Rektor INUTAS, Dr. H. Pepep Puad Muslim, M.Si., menyampaikan bahwa peluncuran INUTAS Impact bertepatan dengan peringatan Hari Santri Nasional, menjadikannya momen yang sarat makna. “Ini menjadi kado indah bagi INUTAS dan masyarakat Tasikmalaya. Bertepatan dengan Hari Santri, kami ingin menunjukkan karya nyata. INUTAS Impact adalah bukti bahwa santri dan akademisi bisa berkolaborasi menghadirkan perubahan positif,” ujarnya dengan penuh semangat.
Lebih lanjut, H. Pepep menegaskan bahwa INUTAS Impact merupakan bentuk nyata implementasi Tri Dharma Perguruan Tinggi, khususnya dalam aspek pengabdian kepada masyarakat yang relevan, berkelanjutan, dan memberikan dampak langsung.
Program ini juga mendapat apresiasi luas dari berbagai pihak, termasuk Camat Mangkubumi, yang menilai langkah INUTAS sebagai inovasi progresif di bidang sosial dan pendidikan. “Kami menyambut baik dan mendukung sepenuhnya INUTAS Impact. Program seperti ini sangat dibutuhkan karena menjembatani dunia akademik dengan kebutuhan masyarakat secara langsung,” ungkapnya.
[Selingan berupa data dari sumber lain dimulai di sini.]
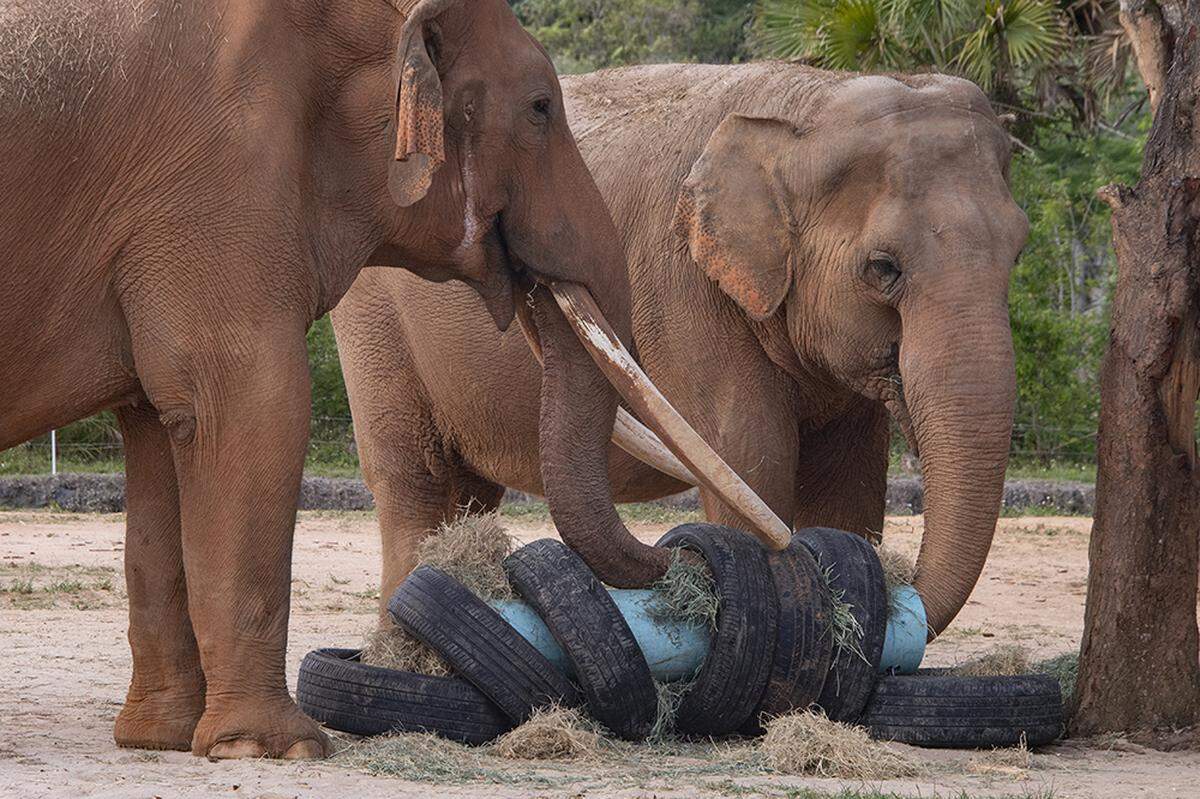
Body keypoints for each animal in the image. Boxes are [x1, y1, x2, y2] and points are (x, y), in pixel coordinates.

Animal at [1, 1, 760, 760]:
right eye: (541, 108)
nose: (686, 555)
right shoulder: (215, 183)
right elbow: (252, 408)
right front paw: (275, 748)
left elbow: (161, 432)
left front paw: (163, 739)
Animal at [333, 62, 1029, 639]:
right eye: (883, 269)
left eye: (1018, 256)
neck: (806, 103)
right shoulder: (684, 287)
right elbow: (751, 460)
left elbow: (848, 489)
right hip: (373, 318)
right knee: (415, 481)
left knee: (470, 494)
Dukungan serupa datang dari Pemerintah Kota Tasikmalaya. Perwakilan Pemkot, Dr. Andi, menegaskan kesiapan pemerintah daerah untuk bersinergi dalam mendukung gerakan tersebut. “INUTAS Impact sejalan dengan arah pembangunan Kota Tasikmalaya yang religius, produktif, dan berdaya saing. Kami berharap kiprah INUTAS dapat meluas ke seluruh wilayah kota,” ujarnya.
Dengan semangat kolaborasi, keberlanjutan, dan kebermanfaatan, INUTAS Impact diharapkan menjadi model pengabdian masyarakat berbasis sinergi multidisiplin yang mampu memperkuat peran perguruan tinggi dalam membangun masyarakat mandiri, berdaya, dan berkarakter.
Bukan hanya “impact” dalam nama, tetapi dampak nyata dari kampus menuju kampung, dari ilmu menuju amal, dan dari gagasan menuju pengabdian — menjadi bukti bahwa INUTAS hadir bukan sekadar mencerdaskan, tetapi juga menguatkan kehidupan sosial masyarakat.